Work required → Pull every line containing "café" out of the material below.

Dataset entries →
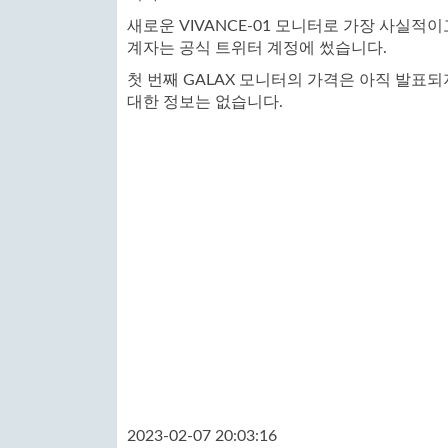
새로운 VIVANCE-01 모니터로 가장 사실적
계자는 공식 트위터 계정에 썼습니다.
첫 번째 GALAX 모니터의 가격은 아직 발표되지
대한 정보는 없습니다.
2023-02-07 20:03:16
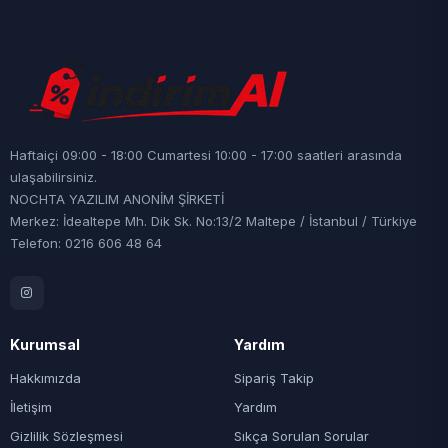
Haftaiçi 09:00 - 18:00 Cumartesi 10:00 - 17:00 saatleri arasında
ulaşabilirsiniz.
NOCHTA YAZILIM ANONİM ŞİRKETİ
Merkez: İdealtepe Mh. Dik Sk. No:13/2 Maltepe / İstanbul / Türkiye
Telefon: 0216 606 48 64
Kurumsal
Yardım
Hakkımızda
Sipariş Takip
İletişim
Yardım
Gizlilik Sözleşmesi
Sıkça Sorulan Sorular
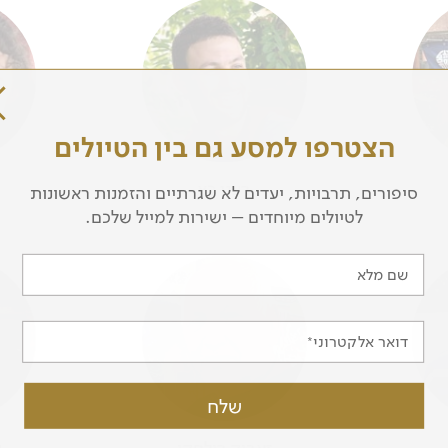
הצטרפו למסע גם בין הטיולים
רענן כץ
סיפורים, תרבויות, יעדים לא שגרתיים והזמנות ראשונות
לטיולים מיוחדים – ישירות למייל שלכם.
שם מלא
דואר אלקטרוני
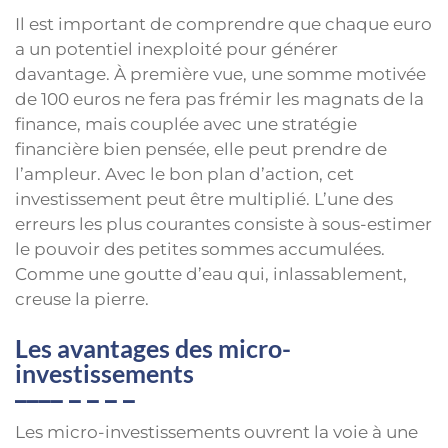
Il est important de comprendre que chaque euro
a un potentiel inexploité pour générer
davantage. À première vue, une somme motivée
de 100 euros ne fera pas frémir les magnats de la
finance, mais couplée avec une stratégie
financière bien pensée, elle peut prendre de
l’ampleur. Avec le bon plan d’action, cet
investissement peut être multiplié. L’une des
erreurs les plus courantes consiste à sous-estimer
le pouvoir des petites sommes accumulées.
Comme une goutte d’eau qui, inlassablement,
creuse la pierre.
Les avantages des micro-
investissements
Les micro-investissements ouvrent la voie à une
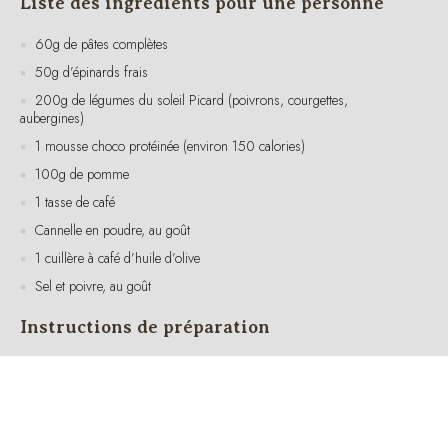
50g d’épinards frais
200g de légumes du soleil Picard (poivrons, courgettes,
aubergines)
1 mousse choco protéinée (environ 150 calories)
100g de pomme
1 tasse de café
Cannelle en poudre, au goût
1 cuillère à café d’huile d’olive
Sel et poivre, au goût
Instructions de préparation
Faites cuire les pâtes complètes selon les instructions du paquet.
Égouttez-les et réservez.
Dans une poêle, chauffez l’huile d’olive à feu moyen. Ajoutez les
épinards et faites-les sauter jusqu’à ce qu’ils soient tendres.
Ajoutez les légumes du soleil Picard dans la poêle et faites cuire
pendant environ 5 à 7 minutes jusqu’à ce qu’ils soient bien chauds.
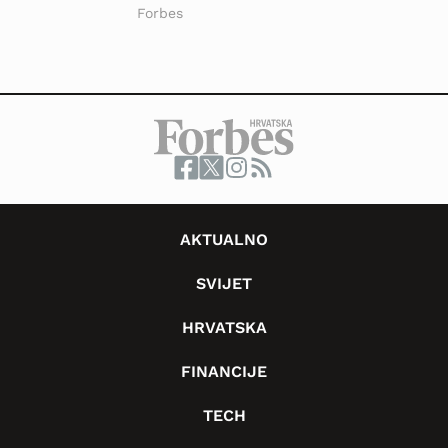
Forbes
AKTUALNO
SVIJET
HRVATSKA
FINANCIJE
TECH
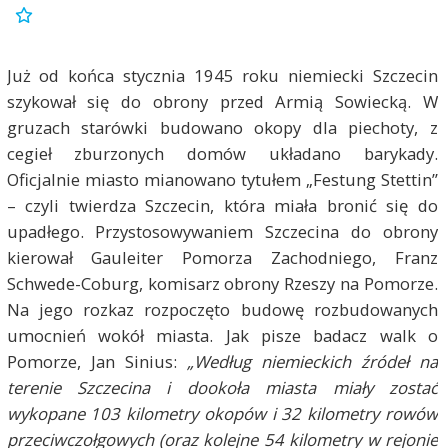
Już od końca stycznia 1945 roku niemiecki Szczecin
szykował się do obrony przed Armią Sowiecką. W
gruzach starówki budowano okopy dla piechoty, z
cegieł zburzonych domów układano barykady.
Oficjalnie miasto mianowano tytułem „Festung Stettin”
– czyli twierdza Szczecin, która miała bronić się do
upadłego. Przystosowywaniem Szczecina do obrony
kierował Gauleiter Pomorza Zachodniego, Franz
Schwede-Coburg, komisarz obrony Rzeszy na Pomorze.
Na jego rozkaz rozpoczęto budowę rozbudowanych
umocnień wokół miasta. Jak pisze badacz walk o
Pomorze, Jan Sinius:
„Według niemieckich źródeł na
terenie Szczecina i dookoła miasta miały zostać
wykopane 103 kilometry okopów i 32 kilometry rowów
przeciwczołgowych (oraz kolejne 54 kilometry w rejonie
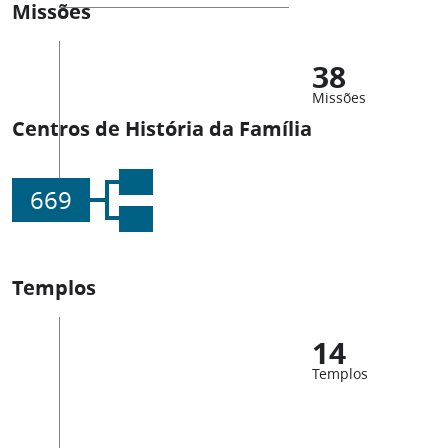
Missões
38
Missões
Centros de História da Família
669
Templos
14
Templos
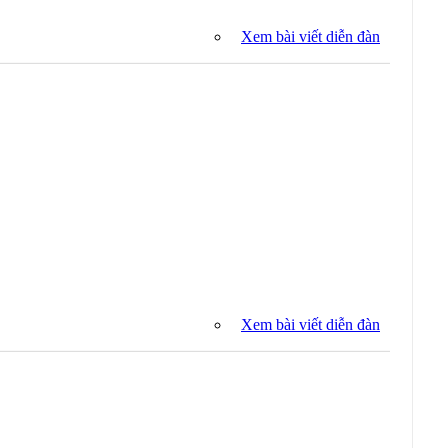
Xem bài viết diễn đàn
Xem bài viết diễn đàn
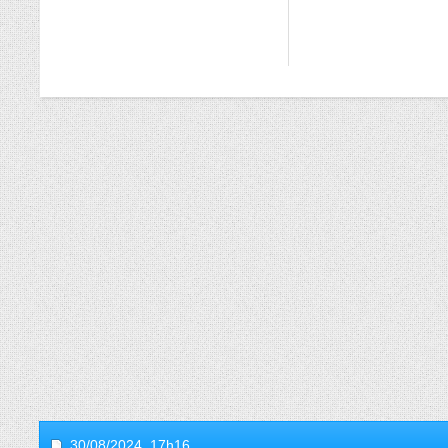
30/08/2024,
17h16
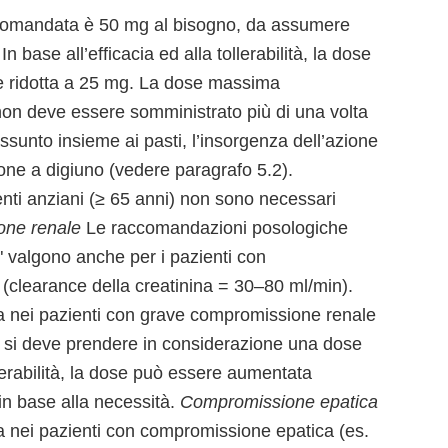
comandata è 50 mg al bisogno, da assumere
In base all’efficacia ed alla tollerabilità, la dose
 ridotta a 25 mg. La dose massima
non deve essere somministrato più di una volta
unto insieme ai pasti, l’insorgenza dell’azione
ione a digiuno (vedere paragrafo 5.2).
nti anziani (≥ 65 anni) non sono necessari
one renale
Le raccomandazioni posologiche
i" valgono anche per i pazienti con
clearance della creatinina = 30–80 ml/min).
tta nei pazienti con grave compromissione renale
, si deve prendere in considerazione una dose
llerabilità, la dose può essere aumentata
n base alla necessità.
Compromissione epatica
tta nei pazienti con compromissione epatica (es.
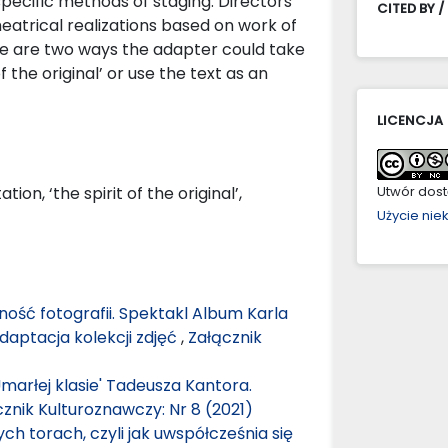
e specific methods of staging. Directors
CITED BY /
heatrical realizations based on work of
ere are two ways the adapter could take
f the original’ or use the text as an
LICENCJA
ion, ‘the spirit of the original’,
Utwór dostę
Użycie ni
ność fotografii. Spektakl Album Karla
daptacja kolekcji zdjęć
,
Załącznik
marłej klasie' Tadeusza Kantora.
znik Kulturoznawczy: Nr 8 (2021)
 torach, czyli jak uwspółcześnia się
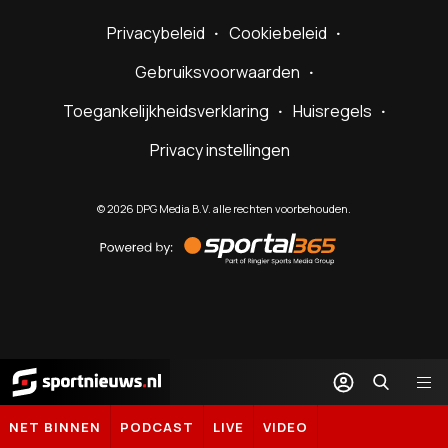
Privacybeleid
Cookiebeleid
Gebruiksvoorwaarden
Toegankelijkheidsverklaring
Huisregels
Privacy instellingen
©
2026
DPG Media B.V. alle rechten voorbehouden.
Powered
by
Sportal365
Sportnieuws.nl
NET BINNEN
PODCAST
LIVE
VIDEO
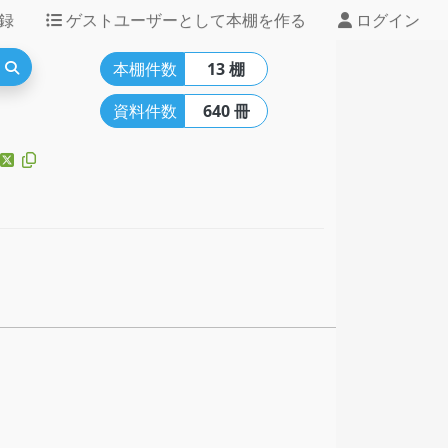
録
ゲストユーザーとして本棚を作る
ログイン
本棚件数
13 棚
資料件数
640 冊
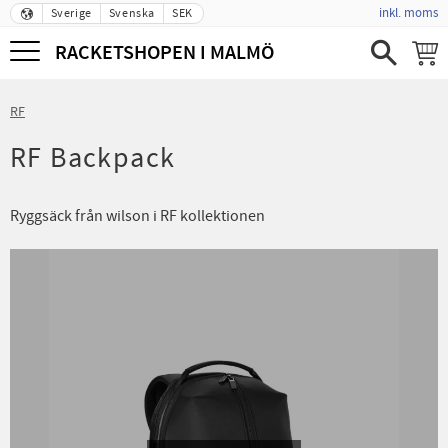
inkl. moms
Sverige
Svenska
SEK
Meny
RACKETSHOPEN I MALMÖ
RF
RF Backpack
Ryggsäck från wilson i RF kollektionen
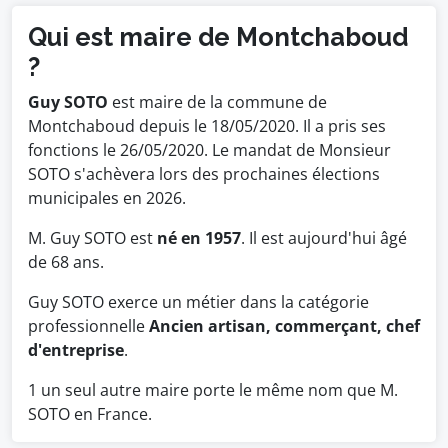
Qui est maire de Montchaboud
?
Guy SOTO
est maire de la commune de
Montchaboud depuis le 18/05/2020. Il a pris ses
fonctions le 26/05/2020. Le mandat de Monsieur
SOTO s'achèvera lors des prochaines élections
municipales en 2026.
M. Guy SOTO est
né en 1957
. Il est aujourd'hui âgé
de 68 ans.
Guy SOTO exerce un métier dans la catégorie
professionnelle
Ancien artisan, commerçant, chef
d'entreprise
.
1 un seul autre maire porte le même nom que M.
SOTO en France.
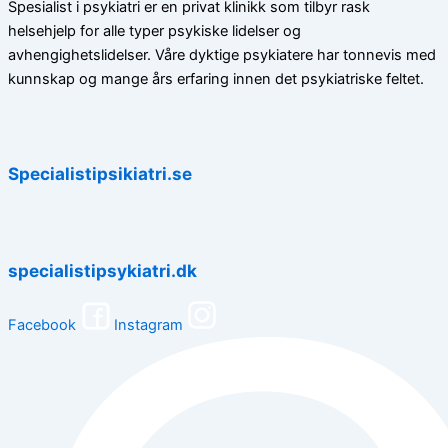
Spesialist i psykiatri er en privat klinikk som tilbyr rask
helsehjelp for alle typer psykiske lidelser og
avhengighetslidelser. Våre dyktige psykiatere har tonnevis med
kunnskap og mange års erfaring innen det psykiatriske feltet.
Specialistipsikiatri.se
specialistipsykiatri.dk
Facebook
Instagram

Task response →
1 tasse de café
1 cuillère à café d’huile d’olive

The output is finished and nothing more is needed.